● **Electronic design files**:
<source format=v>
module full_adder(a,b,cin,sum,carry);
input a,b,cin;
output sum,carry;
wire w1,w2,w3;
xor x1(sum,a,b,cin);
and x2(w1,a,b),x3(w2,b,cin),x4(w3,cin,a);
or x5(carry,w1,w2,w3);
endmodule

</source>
--
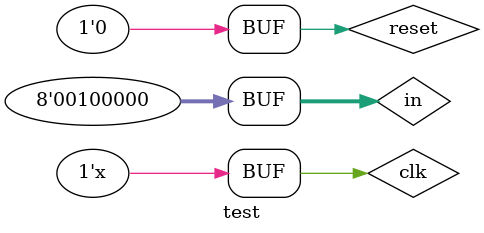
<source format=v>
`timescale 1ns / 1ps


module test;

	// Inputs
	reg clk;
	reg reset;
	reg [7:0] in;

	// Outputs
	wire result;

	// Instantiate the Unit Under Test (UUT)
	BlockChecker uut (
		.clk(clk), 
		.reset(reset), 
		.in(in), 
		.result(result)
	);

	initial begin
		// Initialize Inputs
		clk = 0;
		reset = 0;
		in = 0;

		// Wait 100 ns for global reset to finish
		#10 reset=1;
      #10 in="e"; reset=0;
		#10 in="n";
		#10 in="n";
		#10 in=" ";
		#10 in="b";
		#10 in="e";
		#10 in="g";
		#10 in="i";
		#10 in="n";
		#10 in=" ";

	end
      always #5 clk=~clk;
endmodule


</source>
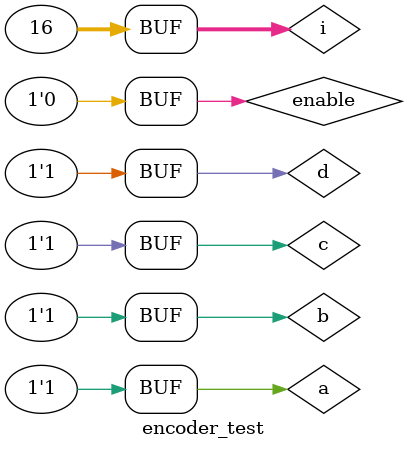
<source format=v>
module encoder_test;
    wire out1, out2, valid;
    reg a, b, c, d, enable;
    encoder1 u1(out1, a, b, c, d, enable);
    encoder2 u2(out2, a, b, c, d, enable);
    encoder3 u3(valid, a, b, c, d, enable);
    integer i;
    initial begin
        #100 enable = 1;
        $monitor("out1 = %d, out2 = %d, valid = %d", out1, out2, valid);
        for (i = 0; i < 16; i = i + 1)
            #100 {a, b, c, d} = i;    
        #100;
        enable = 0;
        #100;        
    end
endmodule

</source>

● **Problem description**: Whenever a line above includes the string "valid", copy it.

● **Answer space**:
    wire out1, out2, valid;
    encoder3 u3(valid, a, b, c, d, enable);
        $monitor("out1 = %d, out2 = %d, valid = %d", out1, out2, valid);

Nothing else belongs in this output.